As the competition for skilled workers continues to heat up, restaurants have come under scrutiny for a pervasive employment practice. In September 2017, two Princeton University researchers published a paper revealing that roughly 32 of 40 of the largest quick-service restaurant chains in the U.S. have so-called no-poach clauses in their contracts with franchisees.
One of the paper’s authors, economics professor Alan Krueger, says multiple factors have led to the proliferation of no-poach agreements in foodservice—particularly the quick-service industry.
“Fast-food restaurants tend to have high turnover, in part because wages are relatively low,” Krueger says. “I suspect that no-poaching agreements are of greater benefit to chains when turnover is high, and that they are a greater constraint on worker mobility in high-turnover industries, as well.”
In simple terms, a no-poach clause existing in a company’s agreement with a franchisee prevents the management of one operator’s restaurant from hiring workers from another restaurant in that same franchise.
As an example, a Florida resident filed a class-action lawsuit against McDonald’s in late June 2017 alleging that she had been denied a position at another location that would have offered her significantly more pay and better growth potential because she was employed by another McDonald’s, according to the lawsuit.
Attorneys for McDonald’s filed a motion to dismiss that suit in late 2017, arguing the no-poach provision in McDonald’s franchise contracts had nothing to do with the plaintiff not receiving the job. Nevertheless, in June a U.S. District Court judge ruled that the suit could continue.
Krueger says these clauses that prevent poaching could be keeping labor costs lower for several industries.
“First, job changing is a major means by which workers obtain higher pay and better working conditions,” he says. “But no-poaching agreements limit workers’ opportunities to change jobs within a franchise system and seek better pay and better working conditions. Second, by restricting competition, no-poaching agreements could suppress worker bargaining power and reduce pressure for employers to raise wages across the board.”
The study by Krueger and his coauthor, Orley Ashenfelter, was based on data drawn from 2016 franchise agreements used by 156 of the largest franchise chains in the U.S., including 40 major quick-service restaurant chains. According to that data, roughly 58 percent of those 156 franchise chains had no-poach clauses or similar language in their contracts.
Critics charge that no-poach clauses restrain worker competition in the industry and could have a major hand in keeping wages stagnant in that area. Two years ago, the U.S. Department of Justice Antitrust Division announced it intended to “proceed criminally” against no-poach and wage-fixing agreements. The department has called such clauses unlawful.

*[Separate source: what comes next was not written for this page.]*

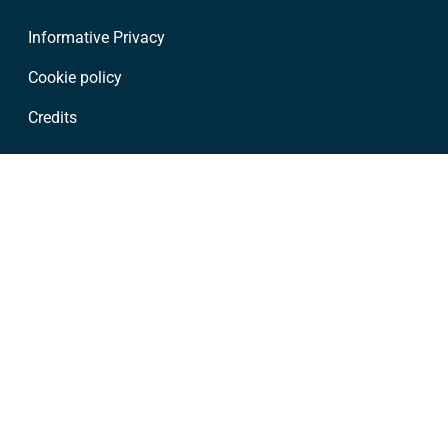
Informative Privacy
Cookie policy
Credits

Meanwhile, Washington State attorney general Bob Ferguson, along with a host of other U.S. attorneys general, launched investigations into the practice. The sudden attention to no-poach clauses has not, however, fallen on deaf ears. Restaurant chains are already committing to change.
In July, Ferguson issued a statement detailing how seven major restaurant corporations—including quick serves Arby’s, Auntie Anne’s, Carl’s Jr., Cinnabon, Jimmy John’s, and McDonald’s—had agreed to end those practices in order to avoid a lawsuit from his office after a months-long investigation. The move away from no-poach clauses is not expected to be constrained to Washington State, but rather would become a corporate policy nationwide.

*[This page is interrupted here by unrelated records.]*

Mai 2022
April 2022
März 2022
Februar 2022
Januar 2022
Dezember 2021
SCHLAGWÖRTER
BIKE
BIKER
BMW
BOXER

Several national chains, including some from this list, were contacted regarding this story, and all declined to comment.
Last year’s study spanned 21 industries (quick and full service analyzed separately) ranging from automotive and lodging to maintenance services and retail stores. Quick service was among the categories with the highest prevalence of no-poach clauses; 32 of the 40 featured brands included those restrictions. While one might argue that the nature of quick service requires such measures, Krueger and Ashenfelter noted that the clauses are less common in other consumer-facing businesses like real estate agencies and hotels.
Ashenfelter says in an email that he isn’t sure why some franchise agreements included these clauses.
“The only explanation I’ve heard is they want to preserve their investments in workers, but why then let them go to another chain, when their investments would be better protected by keeping them in the chain? And further, why not just ask the workers to sign non-competes, so they would know they cannot depart?” Ashenfelter asks.
For that reason, Krueger says he can’t see a sound business justification for no-poach clauses other than to restrain competition between businesses’ franchise locations.
Unlike non-compete clauses, which are typically listed in a new hire’s contract, no-poach clauses are not listed in those individual contracts, so people hired at these businesses frequently have no idea of these restrictions, the study indicated.
The no-poach mandate echoes another recent controversy for restaurants: the joint-employer rule. The crux of that hotly debated topic is determining the degree to which a parent corporation is responsible for the actions of its operators. But whereas brands have made haste in striking no-poach clauses, the question of joint employers is still somewhat hazy. If restaurants shift from no-poach to non-compete agreements, the issue may resurface.